#### Problem description
From the data below, quote verbatim the lines from the line with "family: Araliaceae" up to and including the line with "scientific name: Quercus robur".

#### Given data
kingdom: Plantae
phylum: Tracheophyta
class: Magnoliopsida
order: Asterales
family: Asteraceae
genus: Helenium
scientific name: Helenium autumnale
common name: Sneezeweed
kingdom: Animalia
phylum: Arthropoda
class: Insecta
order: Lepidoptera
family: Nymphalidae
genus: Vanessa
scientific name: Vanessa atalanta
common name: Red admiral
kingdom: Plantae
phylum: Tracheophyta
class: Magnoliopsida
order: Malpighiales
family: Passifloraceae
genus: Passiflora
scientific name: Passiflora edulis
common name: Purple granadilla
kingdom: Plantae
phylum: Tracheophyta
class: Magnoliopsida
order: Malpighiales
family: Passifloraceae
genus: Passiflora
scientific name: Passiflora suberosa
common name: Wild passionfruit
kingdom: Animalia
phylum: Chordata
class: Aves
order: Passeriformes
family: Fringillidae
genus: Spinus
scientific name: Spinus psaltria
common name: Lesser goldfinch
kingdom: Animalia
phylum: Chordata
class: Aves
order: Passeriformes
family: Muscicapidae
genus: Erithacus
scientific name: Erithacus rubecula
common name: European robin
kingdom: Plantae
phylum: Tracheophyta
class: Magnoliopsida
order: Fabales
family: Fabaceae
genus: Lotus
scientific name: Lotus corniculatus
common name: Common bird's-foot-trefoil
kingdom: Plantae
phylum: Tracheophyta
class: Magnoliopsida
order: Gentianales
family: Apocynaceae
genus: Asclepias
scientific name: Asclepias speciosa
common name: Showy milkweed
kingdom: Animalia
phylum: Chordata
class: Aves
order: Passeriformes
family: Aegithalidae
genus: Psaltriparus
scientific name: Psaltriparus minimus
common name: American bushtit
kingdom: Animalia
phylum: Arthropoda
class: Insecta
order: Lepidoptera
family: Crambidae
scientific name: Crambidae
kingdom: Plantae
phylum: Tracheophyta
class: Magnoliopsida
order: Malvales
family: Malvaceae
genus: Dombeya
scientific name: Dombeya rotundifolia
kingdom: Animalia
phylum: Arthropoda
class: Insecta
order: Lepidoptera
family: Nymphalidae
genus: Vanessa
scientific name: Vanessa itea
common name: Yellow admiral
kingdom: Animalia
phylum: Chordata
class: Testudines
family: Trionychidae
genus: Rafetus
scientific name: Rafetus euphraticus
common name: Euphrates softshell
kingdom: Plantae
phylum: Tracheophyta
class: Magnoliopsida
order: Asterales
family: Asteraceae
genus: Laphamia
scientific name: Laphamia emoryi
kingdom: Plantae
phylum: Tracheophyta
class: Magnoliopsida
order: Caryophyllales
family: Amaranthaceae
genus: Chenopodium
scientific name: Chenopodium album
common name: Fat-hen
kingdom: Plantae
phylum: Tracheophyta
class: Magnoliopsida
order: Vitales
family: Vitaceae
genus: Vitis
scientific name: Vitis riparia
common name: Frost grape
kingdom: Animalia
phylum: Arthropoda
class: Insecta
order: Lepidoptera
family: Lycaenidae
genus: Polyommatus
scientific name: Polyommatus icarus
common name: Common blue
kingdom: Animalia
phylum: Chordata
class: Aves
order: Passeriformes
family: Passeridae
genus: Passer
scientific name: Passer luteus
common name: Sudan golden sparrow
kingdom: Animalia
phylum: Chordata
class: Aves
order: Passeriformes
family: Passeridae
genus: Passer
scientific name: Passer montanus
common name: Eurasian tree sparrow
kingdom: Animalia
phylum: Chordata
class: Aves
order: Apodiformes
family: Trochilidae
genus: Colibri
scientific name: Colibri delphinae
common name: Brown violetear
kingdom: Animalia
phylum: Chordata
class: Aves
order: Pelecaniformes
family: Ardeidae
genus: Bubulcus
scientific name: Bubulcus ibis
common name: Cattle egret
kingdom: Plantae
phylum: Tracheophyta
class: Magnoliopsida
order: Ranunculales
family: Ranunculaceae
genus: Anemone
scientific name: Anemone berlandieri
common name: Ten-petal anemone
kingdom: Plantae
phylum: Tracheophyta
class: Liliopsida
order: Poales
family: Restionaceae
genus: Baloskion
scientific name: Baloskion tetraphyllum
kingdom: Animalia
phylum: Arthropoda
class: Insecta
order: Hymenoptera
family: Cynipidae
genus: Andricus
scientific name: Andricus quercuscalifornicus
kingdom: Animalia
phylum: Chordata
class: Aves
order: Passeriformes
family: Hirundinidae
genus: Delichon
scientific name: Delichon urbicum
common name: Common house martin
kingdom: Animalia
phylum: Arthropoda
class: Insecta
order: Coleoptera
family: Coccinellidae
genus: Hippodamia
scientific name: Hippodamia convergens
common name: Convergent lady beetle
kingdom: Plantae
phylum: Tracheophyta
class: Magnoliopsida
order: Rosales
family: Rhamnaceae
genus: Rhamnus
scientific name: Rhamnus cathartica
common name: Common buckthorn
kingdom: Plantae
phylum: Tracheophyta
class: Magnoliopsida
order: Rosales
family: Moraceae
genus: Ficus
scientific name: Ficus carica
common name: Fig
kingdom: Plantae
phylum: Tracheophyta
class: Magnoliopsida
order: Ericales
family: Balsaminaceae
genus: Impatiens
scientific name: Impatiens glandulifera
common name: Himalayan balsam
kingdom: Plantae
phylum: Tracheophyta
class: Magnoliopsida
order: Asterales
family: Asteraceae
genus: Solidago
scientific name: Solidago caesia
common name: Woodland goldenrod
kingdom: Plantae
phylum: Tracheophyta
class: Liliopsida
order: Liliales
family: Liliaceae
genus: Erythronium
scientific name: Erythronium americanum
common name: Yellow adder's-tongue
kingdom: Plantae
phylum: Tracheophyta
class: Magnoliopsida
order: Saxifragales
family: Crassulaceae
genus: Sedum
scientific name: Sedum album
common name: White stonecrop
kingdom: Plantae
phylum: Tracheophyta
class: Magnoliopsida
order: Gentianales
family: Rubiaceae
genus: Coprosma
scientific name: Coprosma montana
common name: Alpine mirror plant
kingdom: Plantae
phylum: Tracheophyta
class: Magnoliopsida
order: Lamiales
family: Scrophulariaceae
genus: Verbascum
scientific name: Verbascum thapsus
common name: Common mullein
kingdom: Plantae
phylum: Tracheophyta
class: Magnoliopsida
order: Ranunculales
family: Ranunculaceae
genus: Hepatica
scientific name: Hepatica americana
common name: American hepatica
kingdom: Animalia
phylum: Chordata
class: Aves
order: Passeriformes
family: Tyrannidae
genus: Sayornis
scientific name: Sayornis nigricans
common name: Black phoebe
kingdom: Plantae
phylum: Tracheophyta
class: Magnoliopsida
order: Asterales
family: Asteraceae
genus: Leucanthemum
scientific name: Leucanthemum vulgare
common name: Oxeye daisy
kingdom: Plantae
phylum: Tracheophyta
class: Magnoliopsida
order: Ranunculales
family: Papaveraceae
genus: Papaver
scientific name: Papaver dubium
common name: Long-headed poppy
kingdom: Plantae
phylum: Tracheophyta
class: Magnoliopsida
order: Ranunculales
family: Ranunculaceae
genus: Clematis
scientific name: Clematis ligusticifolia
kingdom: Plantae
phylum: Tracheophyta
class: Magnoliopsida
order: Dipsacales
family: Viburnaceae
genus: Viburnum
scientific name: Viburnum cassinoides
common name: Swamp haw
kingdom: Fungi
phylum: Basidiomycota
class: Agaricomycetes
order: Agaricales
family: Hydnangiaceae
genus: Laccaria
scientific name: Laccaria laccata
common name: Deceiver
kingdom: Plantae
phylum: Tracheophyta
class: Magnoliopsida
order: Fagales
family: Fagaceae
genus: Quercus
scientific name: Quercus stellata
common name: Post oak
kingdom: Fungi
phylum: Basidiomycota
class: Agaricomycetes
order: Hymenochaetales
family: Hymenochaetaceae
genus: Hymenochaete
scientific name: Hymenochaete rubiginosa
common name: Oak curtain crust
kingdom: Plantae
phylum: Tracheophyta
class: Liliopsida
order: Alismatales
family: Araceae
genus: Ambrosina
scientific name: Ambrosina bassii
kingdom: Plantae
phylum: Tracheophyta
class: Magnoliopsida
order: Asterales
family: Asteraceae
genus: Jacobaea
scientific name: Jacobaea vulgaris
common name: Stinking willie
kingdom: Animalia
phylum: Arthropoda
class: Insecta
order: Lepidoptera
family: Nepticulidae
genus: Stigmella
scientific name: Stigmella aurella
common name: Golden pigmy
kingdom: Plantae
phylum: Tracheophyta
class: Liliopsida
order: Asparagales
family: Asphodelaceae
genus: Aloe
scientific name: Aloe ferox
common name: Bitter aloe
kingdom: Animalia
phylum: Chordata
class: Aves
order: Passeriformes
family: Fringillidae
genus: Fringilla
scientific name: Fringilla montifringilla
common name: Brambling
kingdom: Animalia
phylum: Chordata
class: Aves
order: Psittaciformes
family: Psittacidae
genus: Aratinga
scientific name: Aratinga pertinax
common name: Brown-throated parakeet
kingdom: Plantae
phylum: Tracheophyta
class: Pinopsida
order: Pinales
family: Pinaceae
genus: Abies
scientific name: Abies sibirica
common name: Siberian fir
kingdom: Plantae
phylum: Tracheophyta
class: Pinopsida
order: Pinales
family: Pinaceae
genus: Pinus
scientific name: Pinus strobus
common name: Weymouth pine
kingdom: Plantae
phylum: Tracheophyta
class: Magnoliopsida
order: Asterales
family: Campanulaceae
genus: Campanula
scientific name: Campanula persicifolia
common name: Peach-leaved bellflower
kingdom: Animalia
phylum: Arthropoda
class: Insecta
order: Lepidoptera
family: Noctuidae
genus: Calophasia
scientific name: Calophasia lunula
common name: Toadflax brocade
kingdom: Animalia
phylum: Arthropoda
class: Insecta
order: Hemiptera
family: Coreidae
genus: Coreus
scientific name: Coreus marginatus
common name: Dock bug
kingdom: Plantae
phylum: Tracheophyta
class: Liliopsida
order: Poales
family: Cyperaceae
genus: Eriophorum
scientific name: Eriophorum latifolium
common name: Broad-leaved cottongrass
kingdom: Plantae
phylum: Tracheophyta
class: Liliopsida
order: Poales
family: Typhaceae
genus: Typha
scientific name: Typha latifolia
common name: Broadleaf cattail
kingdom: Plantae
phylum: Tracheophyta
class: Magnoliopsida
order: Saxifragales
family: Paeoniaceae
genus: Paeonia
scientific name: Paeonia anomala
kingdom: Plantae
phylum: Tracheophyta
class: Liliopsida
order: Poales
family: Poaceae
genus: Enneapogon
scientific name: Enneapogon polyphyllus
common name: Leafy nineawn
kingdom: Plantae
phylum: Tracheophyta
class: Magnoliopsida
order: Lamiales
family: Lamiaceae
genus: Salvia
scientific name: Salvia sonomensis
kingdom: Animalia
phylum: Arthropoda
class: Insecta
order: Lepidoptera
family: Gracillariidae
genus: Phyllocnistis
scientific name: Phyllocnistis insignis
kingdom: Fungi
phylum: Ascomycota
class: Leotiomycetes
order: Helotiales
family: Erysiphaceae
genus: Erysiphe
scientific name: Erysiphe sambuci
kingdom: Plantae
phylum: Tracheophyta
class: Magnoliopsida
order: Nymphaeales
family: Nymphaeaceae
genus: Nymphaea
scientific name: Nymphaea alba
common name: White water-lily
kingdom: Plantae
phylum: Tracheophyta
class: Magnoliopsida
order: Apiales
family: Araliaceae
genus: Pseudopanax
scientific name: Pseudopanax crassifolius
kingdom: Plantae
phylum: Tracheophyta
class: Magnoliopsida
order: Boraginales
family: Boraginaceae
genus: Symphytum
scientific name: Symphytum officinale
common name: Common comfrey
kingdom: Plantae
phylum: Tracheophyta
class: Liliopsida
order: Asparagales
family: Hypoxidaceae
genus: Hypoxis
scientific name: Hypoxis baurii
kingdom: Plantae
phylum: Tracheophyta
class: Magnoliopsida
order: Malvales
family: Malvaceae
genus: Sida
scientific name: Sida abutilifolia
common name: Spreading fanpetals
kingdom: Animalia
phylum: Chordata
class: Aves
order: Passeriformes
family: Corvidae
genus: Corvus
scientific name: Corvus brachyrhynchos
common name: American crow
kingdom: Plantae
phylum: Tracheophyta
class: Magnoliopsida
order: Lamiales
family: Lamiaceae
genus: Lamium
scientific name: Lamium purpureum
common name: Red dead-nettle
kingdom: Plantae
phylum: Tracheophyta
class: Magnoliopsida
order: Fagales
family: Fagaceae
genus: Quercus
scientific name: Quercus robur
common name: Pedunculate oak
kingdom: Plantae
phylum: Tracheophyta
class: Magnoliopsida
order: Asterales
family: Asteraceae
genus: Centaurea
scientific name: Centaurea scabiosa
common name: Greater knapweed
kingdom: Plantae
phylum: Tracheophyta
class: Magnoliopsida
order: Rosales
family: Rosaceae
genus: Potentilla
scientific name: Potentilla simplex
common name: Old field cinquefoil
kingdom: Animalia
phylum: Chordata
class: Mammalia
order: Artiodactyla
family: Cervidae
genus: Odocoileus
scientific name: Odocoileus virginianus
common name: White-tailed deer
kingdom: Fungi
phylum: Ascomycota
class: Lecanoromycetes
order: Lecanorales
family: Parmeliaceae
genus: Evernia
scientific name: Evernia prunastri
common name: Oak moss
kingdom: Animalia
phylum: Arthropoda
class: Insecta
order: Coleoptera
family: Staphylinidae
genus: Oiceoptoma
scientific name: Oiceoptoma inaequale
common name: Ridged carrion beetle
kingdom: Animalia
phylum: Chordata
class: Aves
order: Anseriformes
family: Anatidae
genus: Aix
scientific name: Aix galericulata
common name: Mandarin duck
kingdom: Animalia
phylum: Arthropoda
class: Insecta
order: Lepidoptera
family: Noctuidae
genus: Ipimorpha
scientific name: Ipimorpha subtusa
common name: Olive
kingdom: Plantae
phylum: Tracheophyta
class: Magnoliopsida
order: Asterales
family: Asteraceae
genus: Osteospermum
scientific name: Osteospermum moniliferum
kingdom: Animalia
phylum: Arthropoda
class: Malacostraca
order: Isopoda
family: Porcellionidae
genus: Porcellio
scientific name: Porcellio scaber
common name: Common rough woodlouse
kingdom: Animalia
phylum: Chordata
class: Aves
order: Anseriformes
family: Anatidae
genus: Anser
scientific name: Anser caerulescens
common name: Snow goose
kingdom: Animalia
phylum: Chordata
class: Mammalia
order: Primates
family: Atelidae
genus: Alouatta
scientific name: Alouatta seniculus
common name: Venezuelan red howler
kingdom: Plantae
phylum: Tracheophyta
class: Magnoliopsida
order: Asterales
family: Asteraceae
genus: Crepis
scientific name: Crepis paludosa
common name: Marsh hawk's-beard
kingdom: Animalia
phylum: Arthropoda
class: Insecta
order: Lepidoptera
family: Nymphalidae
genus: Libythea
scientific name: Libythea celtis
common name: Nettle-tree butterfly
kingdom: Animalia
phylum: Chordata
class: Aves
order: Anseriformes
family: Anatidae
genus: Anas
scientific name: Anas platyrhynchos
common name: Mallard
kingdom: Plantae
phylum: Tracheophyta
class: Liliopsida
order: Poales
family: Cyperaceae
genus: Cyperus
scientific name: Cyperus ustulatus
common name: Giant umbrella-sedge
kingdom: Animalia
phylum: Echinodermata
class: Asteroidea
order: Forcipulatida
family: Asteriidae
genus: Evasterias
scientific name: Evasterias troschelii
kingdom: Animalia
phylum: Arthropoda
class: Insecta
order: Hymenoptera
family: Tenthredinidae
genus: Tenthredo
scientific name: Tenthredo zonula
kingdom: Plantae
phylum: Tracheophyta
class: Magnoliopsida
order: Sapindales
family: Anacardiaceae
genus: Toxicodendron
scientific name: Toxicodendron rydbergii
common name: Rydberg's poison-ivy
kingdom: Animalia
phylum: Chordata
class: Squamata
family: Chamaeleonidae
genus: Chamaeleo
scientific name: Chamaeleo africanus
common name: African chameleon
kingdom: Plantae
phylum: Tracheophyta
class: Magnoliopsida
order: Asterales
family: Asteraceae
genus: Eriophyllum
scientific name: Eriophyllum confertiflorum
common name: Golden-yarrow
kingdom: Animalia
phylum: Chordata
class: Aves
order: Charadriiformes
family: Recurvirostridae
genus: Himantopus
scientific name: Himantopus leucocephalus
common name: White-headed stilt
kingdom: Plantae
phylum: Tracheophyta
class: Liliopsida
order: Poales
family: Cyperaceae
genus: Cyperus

#### Exercise solution
family: Araliaceae
genus: Pseudopanax
scientific name: Pseudopanax crassifolius
kingdom: Plantae
phylum: Tracheophyta
class: Magnoliopsida
order: Boraginales
family: Boraginaceae
genus: Symphytum
scientific name: Symphytum officinale
common name: Common comfrey
kingdom: Plantae
phylum: Tracheophyta
class: Liliopsida
order: Asparagales
family: Hypoxidaceae
genus: Hypoxis
scientific name: Hypoxis baurii
kingdom: Plantae
phylum: Tracheophyta
class: Magnoliopsida
order: Malvales
family: Malvaceae
genus: Sida
scientific name: Sida abutilifolia
common name: Spreading fanpetals
kingdom: Animalia
phylum: Chordata
class: Aves
order: Passeriformes
family: Corvidae
genus: Corvus
scientific name: Corvus brachyrhynchos
common name: American crow
kingdom: Plantae
phylum: Tracheophyta
class: Magnoliopsida
order: Lamiales
family: Lamiaceae
genus: Lamium
scientific name: Lamium purpureum
common name: Red dead-nettle
kingdom: Plantae
phylum: Tracheophyta
class: Magnoliopsida
order: Fagales
family: Fagaceae
genus: Quercus
scientific name: Quercus robur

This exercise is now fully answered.